SOAL A >>
Salin bagian tulisan tentang novel Muhammad tanpa mengubah apa pun. Mulailah dari kata-kata yang memuat "Bukunya diterbitkan Bentang" dan berhentilah setelah "Nabawiyah versi novel.".
SOAL B >>
Sebutkan semua nama orang dan nama lembaga yang muncul dalam tulisan tentang novel Muhammad. Jangan hitung nama yang hanya ada di judul novel.

Minggu, 22 November 2020

Membaca (novel) Muhammad Lelaki Penggenggam Hujan



Nama Tasaro GK dalam jagad kesusastraan Indonesia kontemporer sudah tidak asing lagi. Ia dikenal aktivis Forum Lingkar Pena (FLP). Setelah novel Galaksi Kinanthi,  selanjutnya Tasaro pada tahun 2010 melahirkan novel 
Muhammad: Lelaki Penggenggam Hujan

Bukunya diterbitkan Bentang Pustaka, Yogyakarta. Peluncurannya pun tidak tanggung-tanggung menghadirkan sejarahwan Prof Azyumardi Azra yang memberikan apresiasi positif atas lahirnya Sirah Nabawiyah versi novel.

DATA YANG DIBERIKAN >>

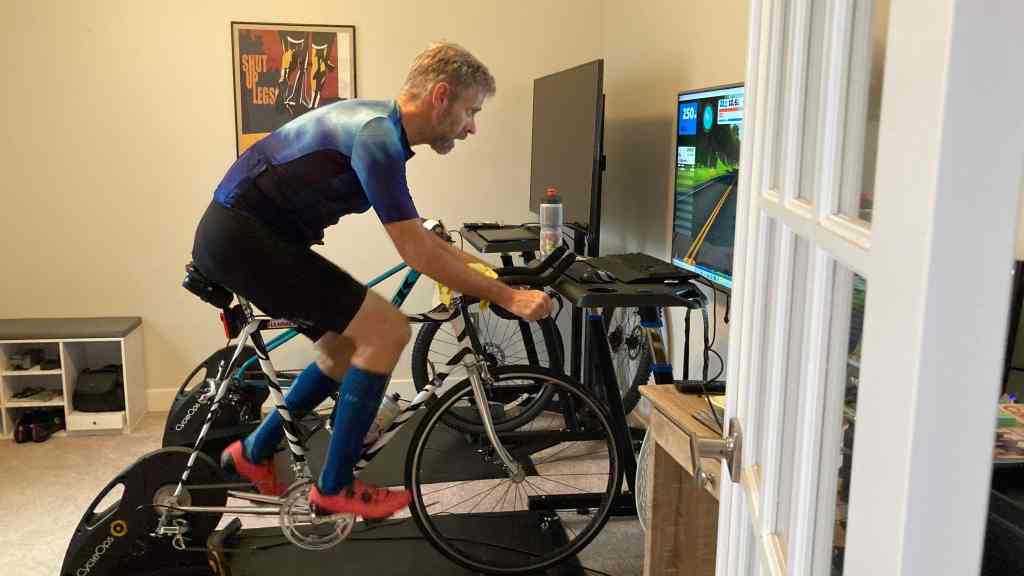
Locate an element on the screen. This screenshot has width=1024, height=576. wood table top is located at coordinates coord(679,413).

JAWABAN SOAL A >>
Bukunya diterbitkan Bentang Pustaka, Yogyakarta. Peluncurannya pun tidak tanggung-tanggung menghadirkan sejarahwan Prof Azyumardi Azra yang memberikan apresiasi positif atas lahirnya Sirah Nabawiyah versi novel.

JAWABAN SOAL B >>
- Tasaro GK
- Forum Lingkar Pena (FLP)
- Bentang Pustaka
- Prof Azyumardi Azra